### Opdracht
Kun je het besluit over eenmalige uitkeringen voor rechterlijke ambtenaren hieronder volledig en letterlijk kopiëren?

Besluit ex artikel XVIII Wet op de bezoldiging van de rechterlijke ambtenaren (wijziging bezoldigingsstructuur)

Geraadpleegd op 29-03-2024.
Geldend van 28-06-1995 t/m heden

Besluit van 6 juni 1995, houdende regelen omtrent eenmalige uitkeringen als bedoeld in artikel XVIII van de Wet van 4 februari 1994 (Stb. 81)

Wij Beatrix, bij de gratie Gods, Koningin der Nederlanden, Prinses van Oranje-Nassau, enz. enz. enz.

Op de voordracht van Onze Minister van Justitie van 15 februari 1995, Stafafdeling Wetgeving Publiekrecht, nr. 481965/95/6;

Gelet op artikel XVIII van de Wet van 4 februari 1994 (Stb. 81) tot wijziging van de Wet op de bezoldiging van de rechterlijke ambtenaren en enkele andere wetten (wijziging bezoldigingsstructuur);

De Raad van State gehoord (advies van 25 april 1995, nr. W03.95.0086);

Gezien het nader rapport van Onze Minister van Justitie van 30 mei 1995, Stafafdeling Wetgeving Publiekrecht, nr. 497402/95/6;

Hebben goedgevonden en verstaan:

Artikel 1

In dit besluit wordt verstaan onder:

  • a. de Wet: de Wet van 4 februari 1994 (Stb. 81) tot wijziging van de Wet op de bezoldiging van de rechterlijke ambtenaren en enkele andere wetten (wijziging bezoldigingsstructuur);

  • b. VUT-uitkering: een uitkering op grond van de Wet uitkering wegens vrijwillig vervroegd uittreden.

### Aangeleverde items
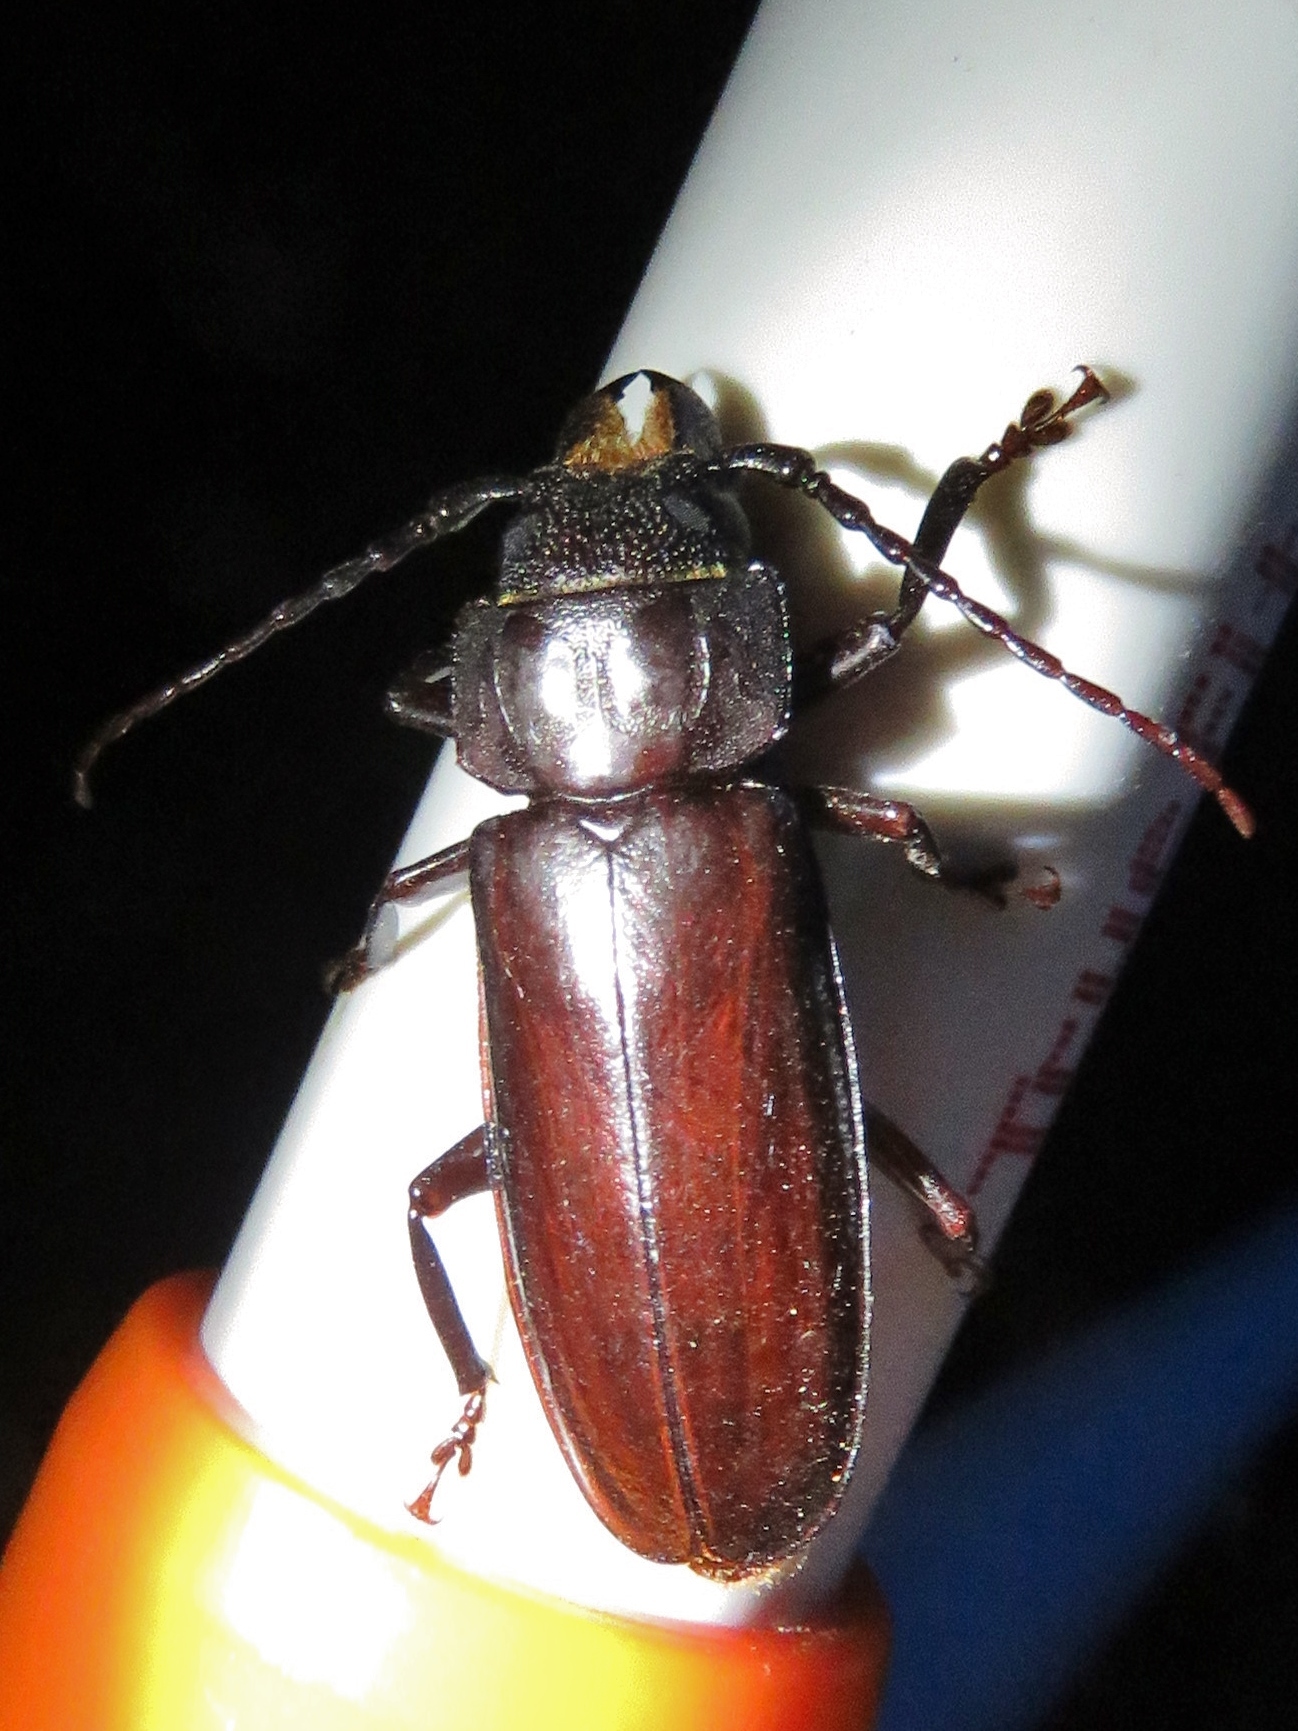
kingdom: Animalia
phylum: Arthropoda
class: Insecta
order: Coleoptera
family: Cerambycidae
==
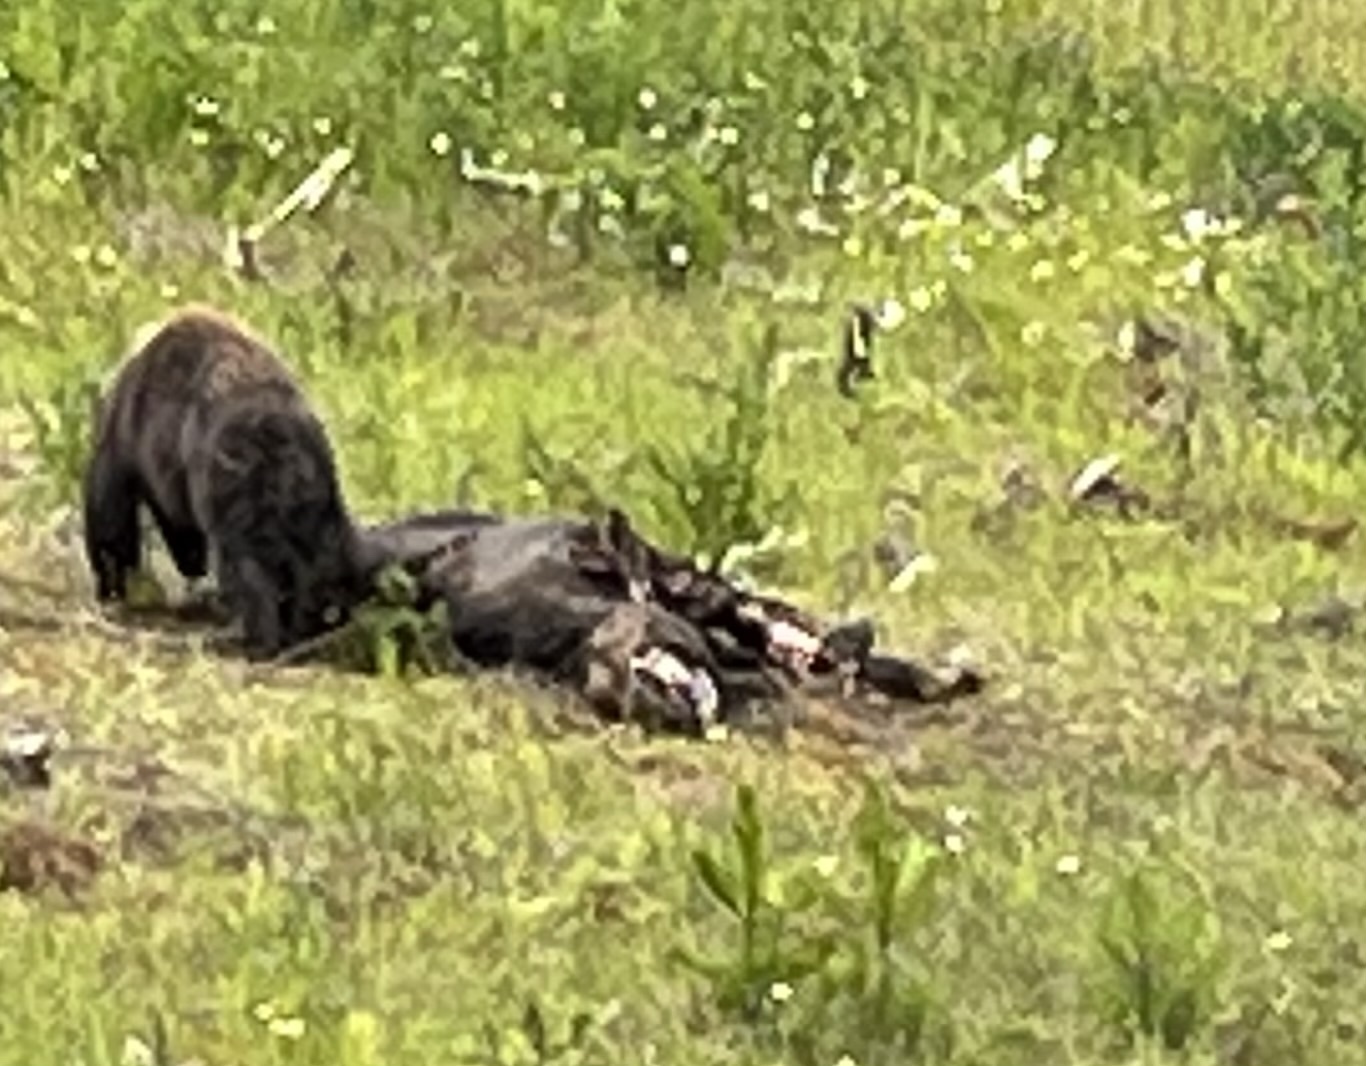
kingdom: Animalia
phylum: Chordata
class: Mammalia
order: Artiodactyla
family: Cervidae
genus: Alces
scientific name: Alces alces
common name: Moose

### Juiste antwoord
Besluit ex artikel XVIII Wet op de bezoldiging van de rechterlijke ambtenaren (wijziging bezoldigingsstructuur)

Geraadpleegd op 29-03-2024.
Geldend van 28-06-1995 t/m heden

Besluit van 6 juni 1995, houdende regelen omtrent eenmalige uitkeringen als bedoeld in artikel XVIII van de Wet van 4 februari 1994 (Stb. 81)

Wij Beatrix, bij de gratie Gods, Koningin der Nederlanden, Prinses van Oranje-Nassau, enz. enz. enz.

Op de voordracht van Onze Minister van Justitie van 15 februari 1995, Stafafdeling Wetgeving Publiekrecht, nr. 481965/95/6;

Gelet op artikel XVIII van de Wet van 4 februari 1994 (Stb. 81) tot wijziging van de Wet op de bezoldiging van de rechterlijke ambtenaren en enkele andere wetten (wijziging bezoldigingsstructuur);

De Raad van State gehoord (advies van 25 april 1995, nr. W03.95.0086);

Gezien het nader rapport van Onze Minister van Justitie van 30 mei 1995, Stafafdeling Wetgeving Publiekrecht, nr. 497402/95/6;

Hebben goedgevonden en verstaan:

Artikel 1

In dit besluit wordt verstaan onder:

  • a. de Wet: de Wet van 4 februari 1994 (Stb. 81) tot wijziging van de Wet op de bezoldiging van de rechterlijke ambtenaren en enkele andere wetten (wijziging bezoldigingsstructuur);

  • b. VUT-uitkering: een uitkering op grond van de Wet uitkering wegens vrijwillig vervroegd uittreden.